**EJERCICIOS PROPUESTOS:**
a – En el texto sobre el amor en la vejez, ¿qué escribió Jaime Sabines?
b – Continúa el texto sobre el amor en la vejez a partir de su última oración.

**TEXTO:**
┌────────
Los amorosos callan, escribió Jaime Sabines; y México también.
Calla cuando mira a sus adultos mayores y los confunde con el pasado. Calla cuando los guarda en el baúl de las cosas terminadas. Calla cuando supone que, después de cierta edad, la vida se convierte en una sala de espera.
Pero la senectud también se enamora. Se enamora con las mismas incertidumbres de siempre, aunque las manos tiemblen un poco más. Se enamora aunque las venas le crezcan por el cuello como serpientes azules que anuncian el paso de los años. Se enamora aunque el cabello se vuelva ceniza y los pasos pierdan velocidad.
Los amorosos también envejecen, pero son esa lámpara de inagotable aceite. Y siguen esperando una llamada. Siguen sonriendo ante un nombre. Siguen sintiendo cómo el corazón se acelera cuando alguien especial aparece al otro lado de la puerta. Porque el tiempo desgasta muchas cosas, pero rara vez logra domesticar por completo la esperanza.
Quizá por eso Sabines se reía de tan vanas recetas y tan escaso afán. Sabía que la juventud no vive en la piel sino en la voluntad de seguir buscando algo. Un amor, una amistad, un proyecto, un motivo para levantarse cada mañana.
└────────
**DATOS PARA ANALIZAR:**
┌────────
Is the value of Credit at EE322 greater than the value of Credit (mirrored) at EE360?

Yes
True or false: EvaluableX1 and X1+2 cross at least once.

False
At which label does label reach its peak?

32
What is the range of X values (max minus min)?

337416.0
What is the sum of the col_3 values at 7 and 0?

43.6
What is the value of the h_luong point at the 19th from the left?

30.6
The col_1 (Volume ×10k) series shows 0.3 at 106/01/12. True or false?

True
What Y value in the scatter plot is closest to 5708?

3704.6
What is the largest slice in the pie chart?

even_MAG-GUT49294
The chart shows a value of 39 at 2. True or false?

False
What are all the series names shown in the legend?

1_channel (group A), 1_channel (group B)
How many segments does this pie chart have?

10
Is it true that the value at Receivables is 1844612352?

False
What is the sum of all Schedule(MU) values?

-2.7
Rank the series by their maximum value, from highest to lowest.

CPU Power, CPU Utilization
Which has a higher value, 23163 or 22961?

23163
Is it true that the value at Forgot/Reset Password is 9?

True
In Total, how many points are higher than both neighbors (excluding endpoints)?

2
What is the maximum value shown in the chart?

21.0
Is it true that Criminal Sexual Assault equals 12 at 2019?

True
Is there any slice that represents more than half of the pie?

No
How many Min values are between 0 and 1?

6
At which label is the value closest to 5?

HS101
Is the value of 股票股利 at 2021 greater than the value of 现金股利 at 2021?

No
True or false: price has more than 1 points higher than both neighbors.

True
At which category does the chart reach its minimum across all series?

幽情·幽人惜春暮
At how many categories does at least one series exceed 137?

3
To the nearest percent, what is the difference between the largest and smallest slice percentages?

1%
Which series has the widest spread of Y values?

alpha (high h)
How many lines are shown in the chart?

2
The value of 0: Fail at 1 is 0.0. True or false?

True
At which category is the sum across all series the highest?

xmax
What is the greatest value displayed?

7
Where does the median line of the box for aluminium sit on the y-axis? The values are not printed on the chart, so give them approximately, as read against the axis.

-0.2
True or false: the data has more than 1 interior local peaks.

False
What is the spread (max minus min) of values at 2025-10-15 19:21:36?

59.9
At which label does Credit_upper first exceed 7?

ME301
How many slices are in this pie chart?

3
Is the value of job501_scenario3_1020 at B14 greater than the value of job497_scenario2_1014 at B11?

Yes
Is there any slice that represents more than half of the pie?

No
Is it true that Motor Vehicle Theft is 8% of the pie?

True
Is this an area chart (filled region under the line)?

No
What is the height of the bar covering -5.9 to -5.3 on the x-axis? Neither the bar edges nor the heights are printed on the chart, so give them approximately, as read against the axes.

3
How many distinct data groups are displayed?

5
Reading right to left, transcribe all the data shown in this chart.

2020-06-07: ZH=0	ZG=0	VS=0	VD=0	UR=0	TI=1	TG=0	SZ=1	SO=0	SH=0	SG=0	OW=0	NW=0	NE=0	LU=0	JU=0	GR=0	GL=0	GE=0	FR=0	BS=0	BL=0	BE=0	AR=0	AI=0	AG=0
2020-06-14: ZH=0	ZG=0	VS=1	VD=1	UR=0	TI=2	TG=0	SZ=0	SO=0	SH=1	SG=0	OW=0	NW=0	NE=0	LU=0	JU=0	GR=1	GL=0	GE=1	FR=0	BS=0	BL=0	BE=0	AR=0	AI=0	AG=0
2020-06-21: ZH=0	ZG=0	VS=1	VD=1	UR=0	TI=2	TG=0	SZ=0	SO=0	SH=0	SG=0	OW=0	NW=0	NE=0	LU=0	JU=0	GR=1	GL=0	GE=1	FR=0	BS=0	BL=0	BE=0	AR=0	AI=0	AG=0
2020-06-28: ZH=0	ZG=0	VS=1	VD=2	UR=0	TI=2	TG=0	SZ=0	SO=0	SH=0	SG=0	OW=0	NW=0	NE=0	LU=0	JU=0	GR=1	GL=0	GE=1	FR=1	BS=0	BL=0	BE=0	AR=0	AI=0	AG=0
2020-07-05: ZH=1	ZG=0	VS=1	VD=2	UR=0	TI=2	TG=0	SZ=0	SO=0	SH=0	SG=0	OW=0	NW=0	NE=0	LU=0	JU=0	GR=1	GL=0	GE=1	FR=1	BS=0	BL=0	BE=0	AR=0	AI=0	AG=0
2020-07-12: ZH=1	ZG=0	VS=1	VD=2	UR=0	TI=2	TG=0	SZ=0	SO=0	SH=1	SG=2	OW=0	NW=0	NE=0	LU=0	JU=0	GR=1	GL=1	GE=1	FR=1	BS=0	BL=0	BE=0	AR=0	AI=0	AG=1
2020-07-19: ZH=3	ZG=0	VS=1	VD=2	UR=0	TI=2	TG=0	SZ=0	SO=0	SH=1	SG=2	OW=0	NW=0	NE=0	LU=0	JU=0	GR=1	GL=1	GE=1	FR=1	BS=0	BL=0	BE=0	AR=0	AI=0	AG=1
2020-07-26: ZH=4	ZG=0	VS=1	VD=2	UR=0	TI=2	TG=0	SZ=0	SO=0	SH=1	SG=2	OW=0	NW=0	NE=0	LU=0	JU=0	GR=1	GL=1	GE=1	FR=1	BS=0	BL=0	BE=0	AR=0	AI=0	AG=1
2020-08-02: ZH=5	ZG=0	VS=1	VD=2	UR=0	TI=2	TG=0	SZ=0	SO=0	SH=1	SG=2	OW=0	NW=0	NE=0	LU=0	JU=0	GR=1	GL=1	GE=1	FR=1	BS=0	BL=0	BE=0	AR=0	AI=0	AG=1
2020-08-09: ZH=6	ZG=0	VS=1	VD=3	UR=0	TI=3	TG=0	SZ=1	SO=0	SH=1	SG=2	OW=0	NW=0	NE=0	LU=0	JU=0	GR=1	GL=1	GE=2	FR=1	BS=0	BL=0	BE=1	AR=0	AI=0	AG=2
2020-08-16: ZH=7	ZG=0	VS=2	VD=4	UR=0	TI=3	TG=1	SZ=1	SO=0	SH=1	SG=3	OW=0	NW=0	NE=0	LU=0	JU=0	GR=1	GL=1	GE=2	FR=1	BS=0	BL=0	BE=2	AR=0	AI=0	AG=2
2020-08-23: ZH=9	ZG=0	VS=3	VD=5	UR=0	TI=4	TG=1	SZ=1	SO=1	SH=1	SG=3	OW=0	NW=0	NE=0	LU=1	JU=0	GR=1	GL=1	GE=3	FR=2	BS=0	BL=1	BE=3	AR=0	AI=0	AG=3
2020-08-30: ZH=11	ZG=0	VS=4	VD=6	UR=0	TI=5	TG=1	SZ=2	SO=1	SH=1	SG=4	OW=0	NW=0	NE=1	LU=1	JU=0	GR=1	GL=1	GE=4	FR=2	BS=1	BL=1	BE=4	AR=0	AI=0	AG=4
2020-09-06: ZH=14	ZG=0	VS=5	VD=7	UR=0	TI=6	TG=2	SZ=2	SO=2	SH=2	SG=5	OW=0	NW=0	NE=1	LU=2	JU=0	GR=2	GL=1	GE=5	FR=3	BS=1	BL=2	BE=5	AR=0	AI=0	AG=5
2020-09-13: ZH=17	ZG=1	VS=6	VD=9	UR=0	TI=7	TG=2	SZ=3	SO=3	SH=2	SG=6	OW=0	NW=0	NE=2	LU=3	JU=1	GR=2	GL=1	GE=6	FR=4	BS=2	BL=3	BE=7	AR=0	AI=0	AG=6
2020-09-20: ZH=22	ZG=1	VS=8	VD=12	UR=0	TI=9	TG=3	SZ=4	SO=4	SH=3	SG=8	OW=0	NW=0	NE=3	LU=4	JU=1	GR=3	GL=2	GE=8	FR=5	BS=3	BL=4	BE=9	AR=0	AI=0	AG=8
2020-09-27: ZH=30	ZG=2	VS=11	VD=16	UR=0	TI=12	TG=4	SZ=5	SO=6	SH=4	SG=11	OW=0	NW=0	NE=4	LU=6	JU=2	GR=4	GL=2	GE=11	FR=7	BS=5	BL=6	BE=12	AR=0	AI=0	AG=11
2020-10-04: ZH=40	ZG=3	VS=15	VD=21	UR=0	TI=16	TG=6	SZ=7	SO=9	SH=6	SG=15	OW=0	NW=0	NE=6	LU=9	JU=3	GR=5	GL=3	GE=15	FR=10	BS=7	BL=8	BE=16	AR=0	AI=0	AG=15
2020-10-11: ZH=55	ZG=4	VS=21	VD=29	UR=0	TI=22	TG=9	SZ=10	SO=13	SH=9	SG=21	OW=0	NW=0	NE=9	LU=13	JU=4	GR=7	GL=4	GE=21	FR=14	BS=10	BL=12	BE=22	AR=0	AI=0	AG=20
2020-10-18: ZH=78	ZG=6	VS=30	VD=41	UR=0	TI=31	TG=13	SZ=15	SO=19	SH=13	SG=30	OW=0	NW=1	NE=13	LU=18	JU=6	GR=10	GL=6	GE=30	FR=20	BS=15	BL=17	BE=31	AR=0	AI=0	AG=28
└────────
**RESPUESTAS DEL EJERCICIO:**
a – Que los amorosos callan.

b –
Los países se parecen mucho a las personas. México no envejece porque aumente el número de canas en sus calles. Envejece cuando deja de imaginar futuros para quienes acumulan experiencia. Cuando ofrece asistencia, pero no propósito. Cuando brinda reconocimiento, pero no participación. Cuando olvida que detrás de cada rostro arrugado existe una historia que todavía no termina de escribirse. Hay hombres y mujeres que han sobrevivido a pérdidas, enfermedades, despedidas y derrotas. Han enterrado amigos, padres, hermanos y amores. Y aun así conservan la extraordinaria osadía de seguir creyendo en el mañana.
Tal vez la verdadera juventud sea eso. No la ausencia de años, sino la presencia de sueños. Y mientras exista un hombre de setenta años capaz de enamorarse, una mujer de ochenta capaz de comenzar de nuevo, o un abuelo dispuesto a plantar un árbol cuya sombra quizá nunca alcance a disfrutar, habrá razones para pensar que el tiempo no siempre vence. Porque los amorosos envejecen. Pero nunca aprenden a rendirse.